Certaines personnes ont toujours tendance à critiquer le BMPAD parce, selon elles, c’est lui le responsable de ces situations à cause du retard dans les commandes. « Nous ne faisons pas les commandes pour nous. Nous les faisons pour les compagnies. Ce n’est pas nous qui décidons quand les placer », se défend Ignace Saint-Fleur, qui reconnaît quand même l'existence du problème.

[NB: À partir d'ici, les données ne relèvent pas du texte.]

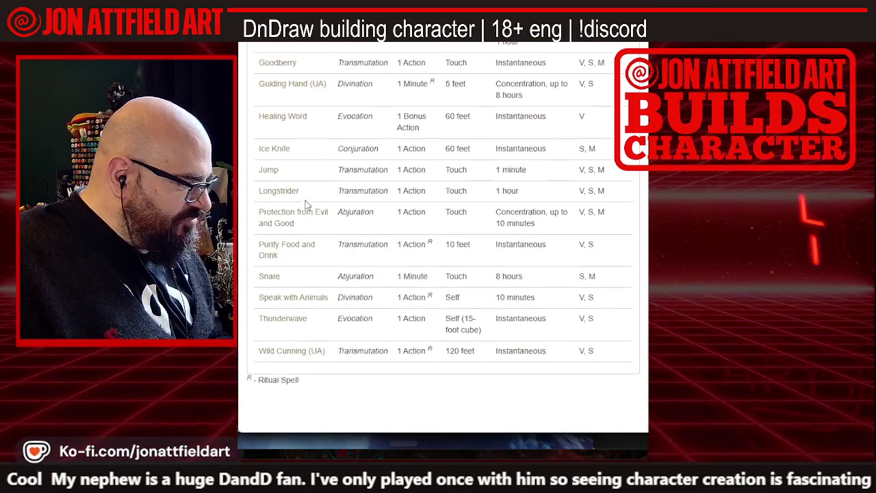
scroll(307, 205, "up", 2)
scroll(307, 205, "down", 2)
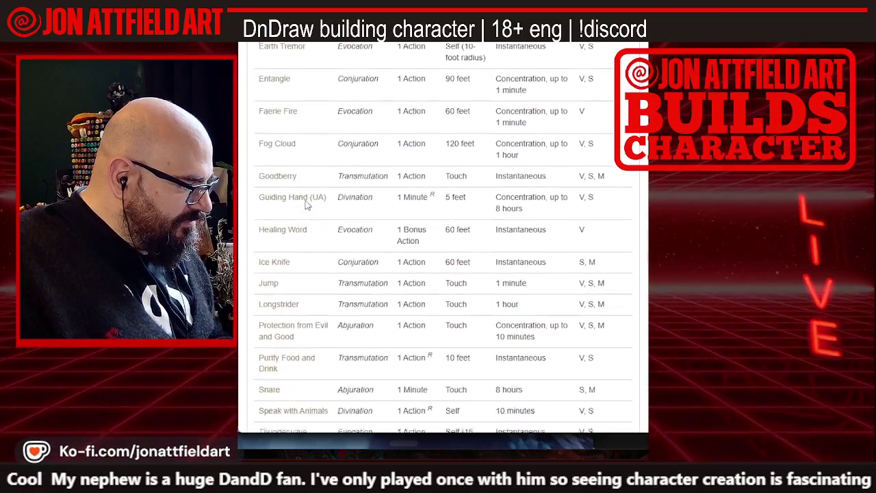
scroll(307, 205, "up", 1)
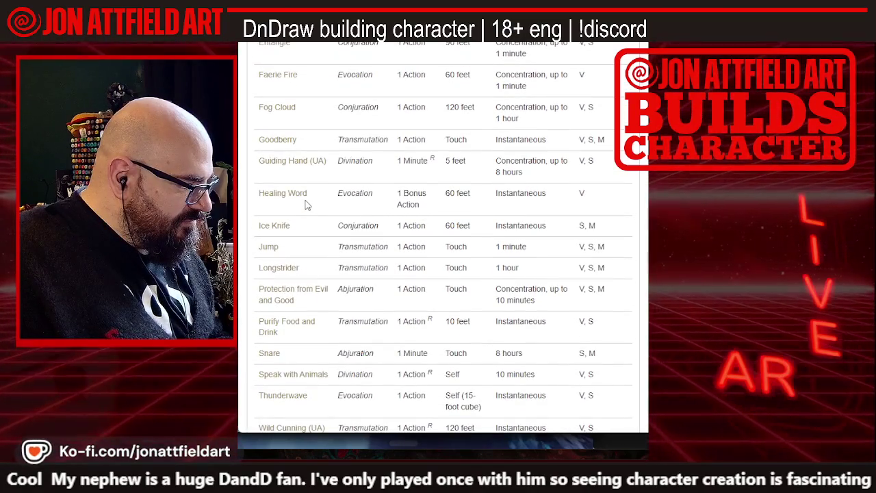
scroll(307, 205, "up", 2)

Pour résoudre ce problème, Ignace Saint-Fleur croit qu’il faut renforcer la capacité de stockage du pays de manière à disposer de plusieurs mois de consommation, ce qui, ajoute-t-il, nous mettra à l’abri de toute rareté.

Ignace Saint-Fleur n’est pas du tout favorable à l’idée que ce sont les compagnies qui doivent passer leurs commandes directement sur le marché international. « Où est-ce que les compagnies vont-elles trouver les dollars pour passer leurs commandes directement? », se demande le directeur général du BMPAD. Déjà aujourd’hui, elles ont toutes les peines du monde à trouver des dollars pour donner au BMPAD en vue de passer les commandes pour elles, souligne le numéro un du BMPAD.